When a form is submitted, the data in the form is converted into the structure specified by the enctype, and then sent to the destination specified by the action using the given method.
For example, take the following form:
<form action="/find.cgi" method=get> <input type=text name=t> <input type=search name=q> <input type=submit> </form>
If the user types in "cats" in the first field and "fur" in the
second, and then hits the submit button, then the user agent will
load /find.cgi?t=cats&q=fur
.
On the other hand, consider this form:
<form action="/find.cgi" method=post enctype="multipart/form-data"> <input type=text name=t> <input type=search name=q> <input type=submit> </form>
Given the same user input, the result on submission is quite different: the user agent instead does an HTTP POST to the given URL, with as the entity body something like the following text:
------kYFrd4jNJEgCervE Content-Disposition: form-data; name="t" cats ------kYFrd4jNJEgCervE Content-Disposition: form-data; name="q" fur ------kYFrd4jNJEgCervE--
This form data set encoding is in many ways an aberrant monstrosity, the result of many years of implementation accidents and compromises leading to a set of requirements necessary for interoperability, but in no way representing good design practices. In particular, readers are cautioned to pay close attention to the twisted details involving repeated (and in some cases nested) conversions between character encodings and byte sequences.

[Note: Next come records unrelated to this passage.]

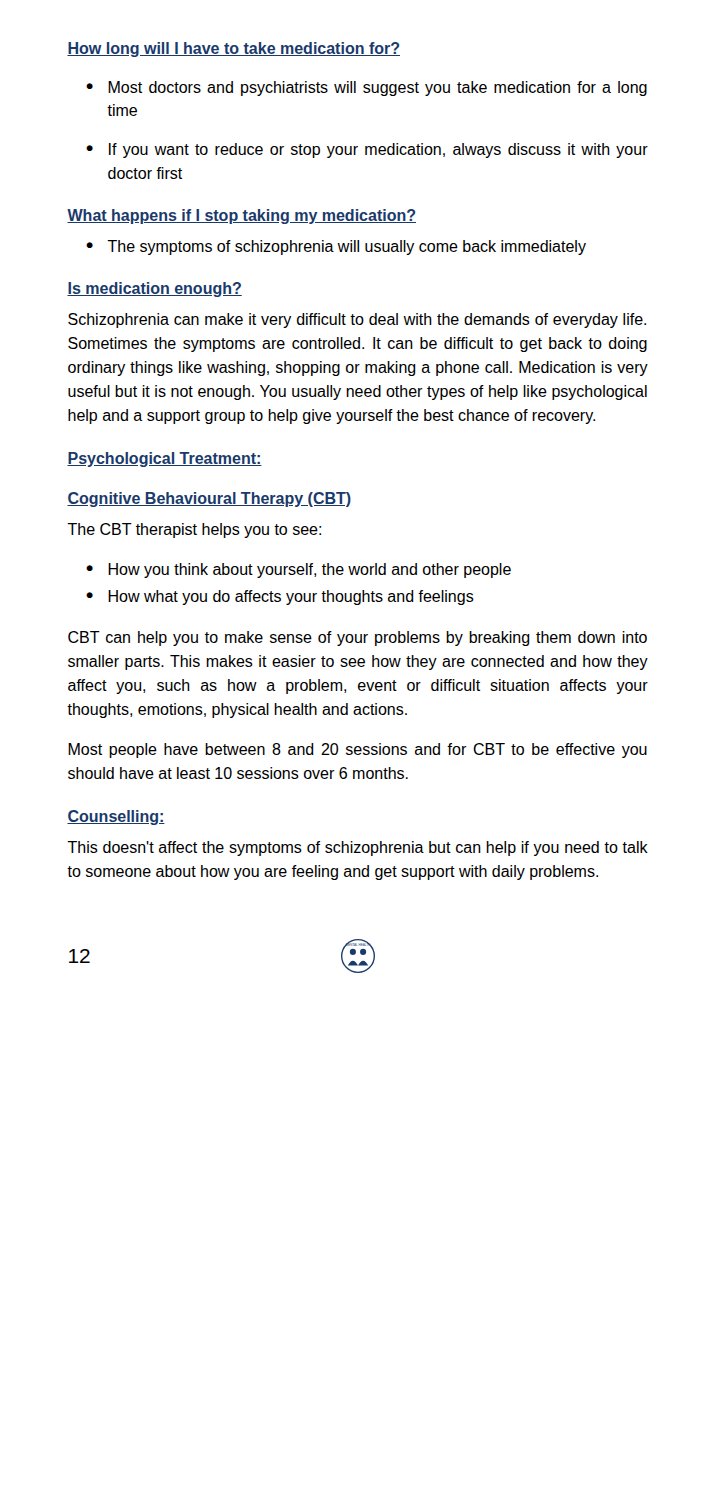How long will I have to take medication for?
Most doctors and psychiatrists will suggest you take medication for a long time
If you want to reduce or stop your medication, always discuss it with your doctor first
What happens if I stop taking my medication?
The symptoms of schizophrenia will usually come back immediately
Is medication enough?
Schizophrenia can make it very difficult to deal with the demands of everyday life. Sometimes the symptoms are controlled. It can be difficult to get back to doing ordinary things like washing, shopping or making a phone call. Medication is very useful but it is not enough. You usually need other types of help like psychological help and a support group to help give yourself the best chance of recovery.
Psychological Treatment:
Cognitive Behavioural Therapy (CBT)
The CBT therapist helps you to see:
How you think about yourself, the world and other people
How what you do affects your thoughts and feelings
CBT can help you to make sense of your problems by breaking them down into smaller parts. This makes it easier to see how they are connected and how they affect you, such as how a problem, event or difficult situation affects your thoughts, emotions, physical health and actions.
Most people have between 8 and 20 sessions and for CBT to be effective you should have at least 10 sessions over 6 months.
Counselling:
This doesn't affect the symptoms of schizophrenia but can help if you need to talk to someone about how you are feeling and get support with daily problems.
12 MENTAL HEALTH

To decode application/x-www-form-urlencoded
payloads, the following algorithm should be used. This
algorithm uses as inputs the payload itself, payload, consisting of a Unicode string using only
characters in the range U+0000 to U+007F; a default character
encoding encoding; and optionally an isindex flag indicating that the payload is to be
processed as if it had been generated for a form containing an isindex
control. The output of
this algorithm is a sorted list of name-value pairs. If the isindex flag is set and the first control really was
an isindex
control, then
the first name-value pair will have as its name the empty
string.
Let strings be the result of strictly splitting the string payload on U+0026 AMPERSAND characters (&).
If the isindex flag is set and the first string in strings does not contain a "=" (U+003D) character, insert a U+003D EQUALS SIGN character (=) at the start of the first string in strings.
Let pairs be an empty list of name-value pairs.
For each string string in strings, run these substeps:
If string contains a "=" (U+003D) character, then let name be the substring of string from the start of string up to but excluding its first "=" (U+003D) character, and let value be the substring from the first character, if any, after the first "=" (U+003D) character up to the end of string. If the first U+003D EQUALS SIGN character (=) is the first character, then name will be the empty string. If it is the last character, then value will be the empty string.
Otherwise, string contains no "=" (U+003D) characters. Let name have the value of string and let value be the empty string.
Replace any "+" (U+002B) characters in name and value with U+0020 SPACE characters.
Replace any escape in name and value with the character represented by the escape. This replacement most not be recursive.
An escape is a "%" (U+0025) character followed by two characters in the ranges ASCII digits, U+0041 LATIN CAPITAL LETTER A to U+0046 LATIN CAPITAL LETTER F, and U+0061 LATIN SMALL LETTER A to U+0066 LATIN SMALL LETTER F.
The character represented by an escape is the Unicode character whose code point is equal to the value of the two characters after the "%" (U+0025) character, interpreted as a hexadecimal number (in the range 0..255).
So for instance the string "A%2BC
" would become "A+C
".
Similarly, the string "100%25AA%21
"
becomes the string "100%AA!
".
Convert the name and value strings to their byte representation in ISO-8859-1 (i.e. convert the Unicode string to a byte string, mapping code points to byte values directly).
Add a pair consisting of name and value to pairs.
If any of the name-value pairs in pairs
have a name component consisting of the string "_charset_
" encoded in US-ASCII, and the value
component of the first such pair, when decoded as US-ASCII, is the
name of a supported character encoding, then let encoding be that character encoding (replacing the
default passed to the algorithm).
Convert the name and value components of each name-value pair in pairs to Unicode by interpreting the bytes according to the encoding encoding.
Return pairs.
Parameters on the
application/x-www-form-urlencoded
MIME type are
ignored. In particular, this MIME type does not support the charset
parameter.
For details on how to interpret multipart/form-data
payloads, see RFC 2388. [RFC2388]
Payloads using the text/plain
format are intended to
be human readable. They are not reliably interpretable by computer,
as the format is ambiguous (for example, there is no way to
distinguish a literal newline in a value from the newline at the end
of the value).